» **Work required**: Retype only what runs from the first line of the records to the line with "度の国別ランキング！ 日本は11位...", inclusive, and no pictures.

:::::

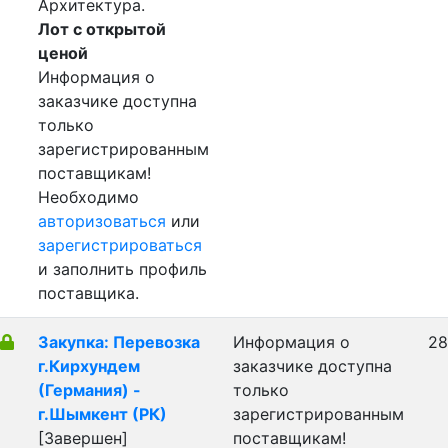
Архитектура.
Лот с открытой
ценой
Информация о
заказчике доступна
только
зарегистрированным
поставщикам!
Необходимо
авторизоваться
или
зарегистрироваться
и заполнить профиль
поставщика.
Закупка: Перевозка
Информация о
28
г.Кирхундем
заказчике доступна
(Германия) -
только
г.Шымкент (РК)
зарегистрированным
[Завершен]
поставщикам!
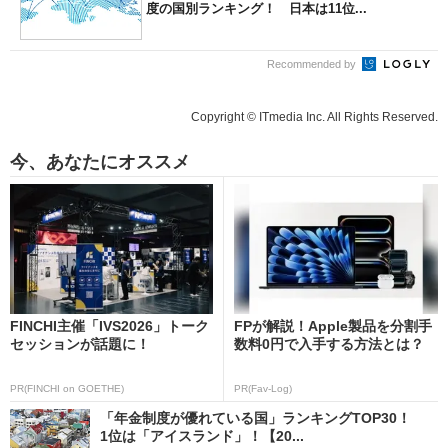
度の国別ランキング！ 日本は11位...
Recommended by
Copyright © ITmedia Inc. All Rights Reserved.
今、あなたにオススメ
FINCHI主催「IVS2026」トーク
FPが解説！Apple製品を分割手
セッションが話題に！
数料0円で入手する方法とは？
PR(FINCHI on GOETHE)
PR(Fav-Log)
「年金制度が優れている国」ランキングTOP30！
1位は「アイスランド」！【20...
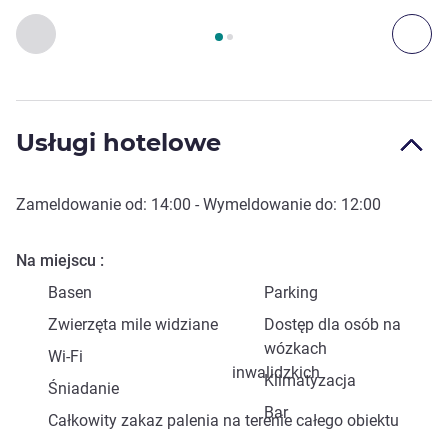
Strona
1
z
2
, Dojazd i transport 1 :, Dojazd i transport 2 :
Poprzedni - Dojazd i transport
Nas
Usługi hotelowe
Zameldowanie od:
14:00
- Wymeldowanie do:
12:00
Na miejscu
Basen
Parking
Zwierzęta mile widziane
Dostęp dla osób na
wózkach
Wi-Fi
inwalidzkich
Klimatyzacja
Śniadanie
Bar
Całkowity zakaz palenia na terenie całego obiektu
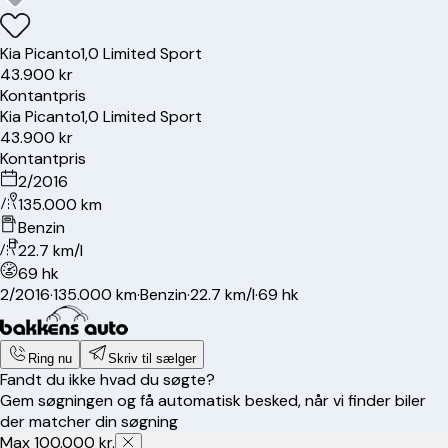
Kia
Picanto
1,0 Limited Sport
43.900 kr
Kontantpris
Kia
Picanto
1,0 Limited Sport
43.900 kr
Kontantpris
2/2016
135.000 km
Benzin
22.7 km/l
69 hk
2/2016
·
135.000 km
·
Benzin
·
22.7 km/l
·
69 hk
Ring nu
Skriv til sælger
Fandt du ikke hvad du søgte?
Gem søgningen og få automatisk besked, når vi finder biler
der matcher din søgning
Max 100.000 kr.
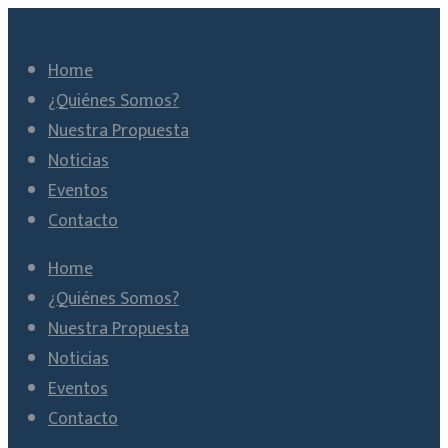
Home
¿Quiénes Somos?
Nuestra Propuesta
Noticias
Eventos
Contacto
Home
¿Quiénes Somos?
Nuestra Propuesta
Noticias
Eventos
Contacto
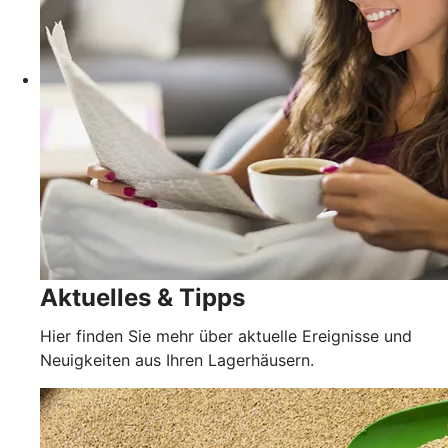
Aktuelles & Tipps
Hier finden Sie mehr über aktuelle Ereignisse und
Neuigkeiten aus Ihren Lagerhäusern.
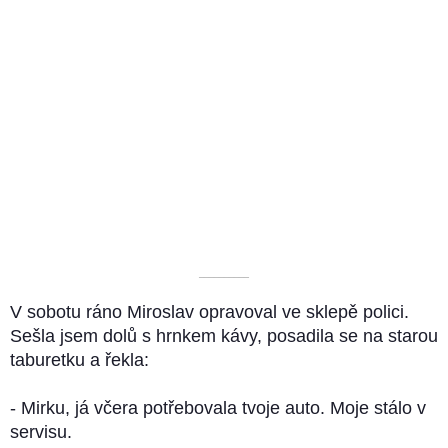
––––––––––
V sobotu ráno Miroslav opravoval ve sklepě polici.
Sešla jsem dolů s hrnkem kávy, posadila se na starou
taburetku a řekla:
- Mirku, já včera potřebovala tvoje auto. Moje stálo v
servisu.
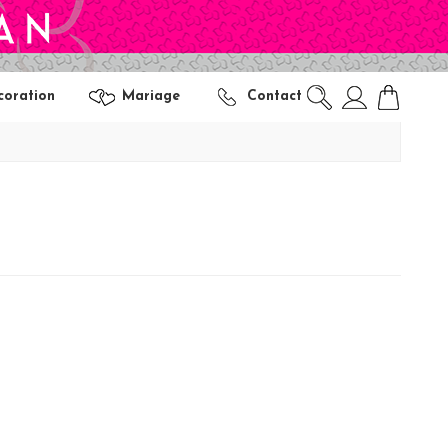
coration
Mariage
Contact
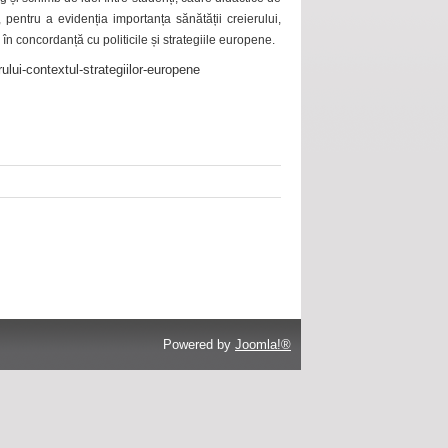
 pentru a evidenția importanța sănătății creierului,
 în concordanță cu politicile și strategiile europene.
ului-contextul-strategiilor-europene
Powered by
Joomla!®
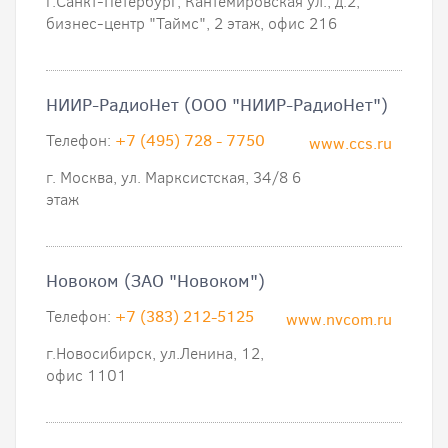
г.Санкт-Петербург, Кантемировская ул., д.2,
бизнес-центр "Таймс", 2 этаж, офис 216
НИИР-РадиоНет (ООО "НИИР-РадиоНет")
Телефон:
+7 (495) 728 - 7750
www.ccs.ru
г. Москва, ул. Марксистская, 34/8 6
этаж
Новоком (ЗАО "Новоком")
Телефон:
+7 (383) 212-5125
www.nvcom.ru
г.Новосибирск, ул.Ленина, 12,
офис 1101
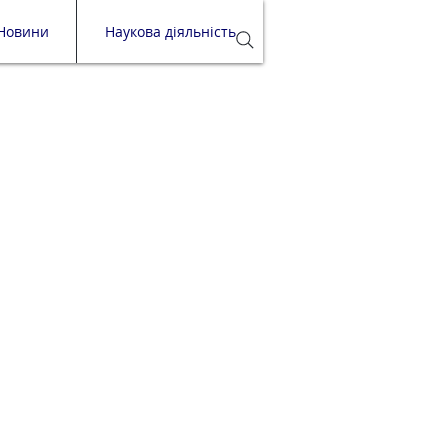
Новини
Наукова діяльність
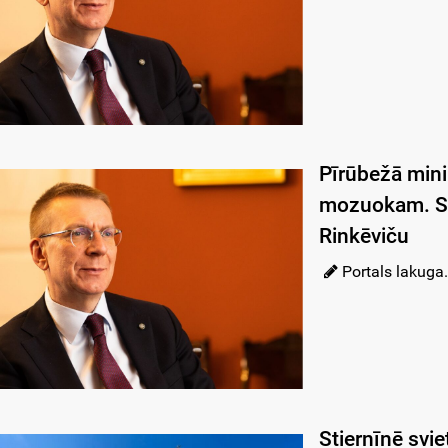
Pīrūbežā min
mozuokam. Sa
Rinkēviču
Portals lakuga.
Stiernīnē svi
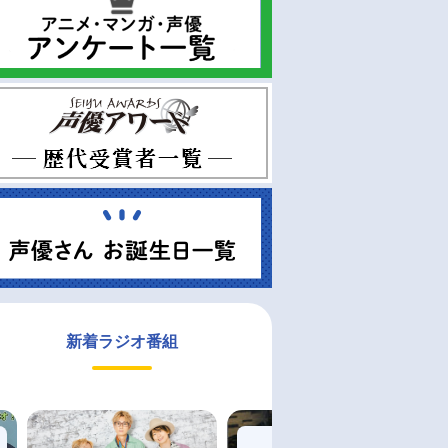
新着ラジオ番組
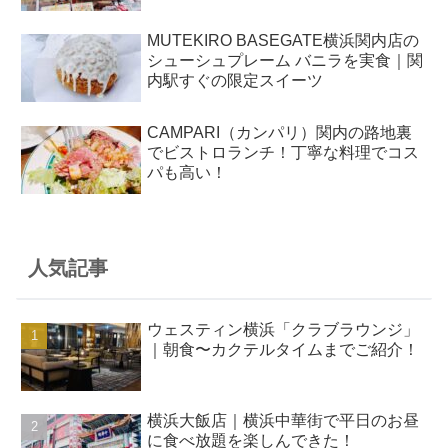
MUTEKIRO BASEGATE横浜関内店の
シューシュプレーム バニラを実食｜関
内駅すぐの限定スイーツ
CAMPARI（カンパリ）関内の路地裏
でビストロランチ！丁寧な料理でコス
パも高い！
人気記事
ウェスティン横浜「クラブラウンジ」
｜朝食〜カクテルタイムまでご紹介！
横浜大飯店｜横浜中華街で平日のお昼
に食べ放題を楽しんできた！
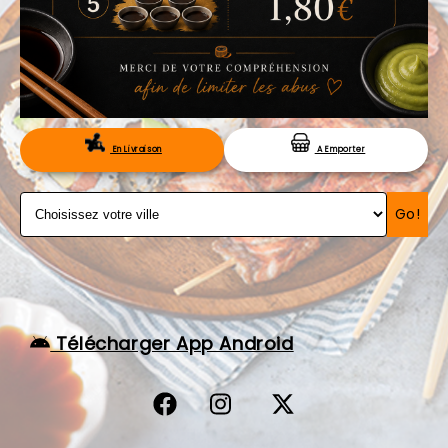
VOS AVIS
MENTIONS LÉGALES
C.G.V
RÉSERVATION
En Livraison
A Emporter
Go!
Télécharger App Android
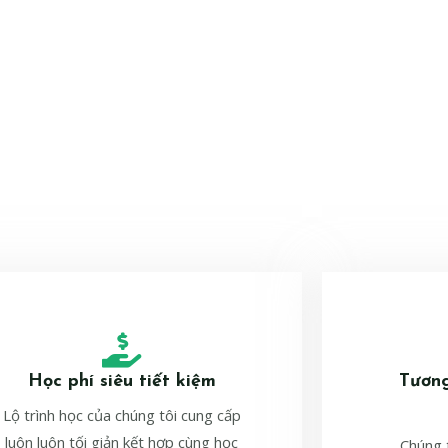
Học phí siêu tiết kiệm
Tương
Lộ trình học của chúng tôi cung cấp
luôn luôn tối giản kết hợp cùng học
Chúng t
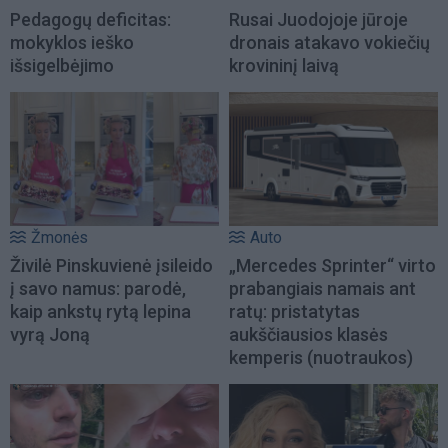
Pedagogų deficitas:
Rusai Juodojoje jūroje
mokyklos ieško
dronais atakavo vokiečių
išsigelbėjimo
krovininį laivą
Žmonės
Auto
Živilė Pinskuvienė įsileido
„Mercedes Sprinter“ virto
į savo namus: parodė,
prabangiais namais ant
kaip ankstų rytą lepina
ratų: pristatytas
vyrą Joną
aukščiausios klasės
kemperis (nuotraukos)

:::::

» **Response**:
Архитектура.
Лот с открытой
ценой
Информация о
заказчике доступна
только
зарегистрированным
поставщикам!
Необходимо
авторизоваться
или
зарегистрироваться
и заполнить профиль
поставщика.
Закупка: Перевозка
Информация о
28
г.Кирхундем
заказчике доступна
(Германия) -
только
г.Шымкент (РК)
зарегистрированным
[Завершен]
поставщикам!
度の国別ランキング！ 日本は11位...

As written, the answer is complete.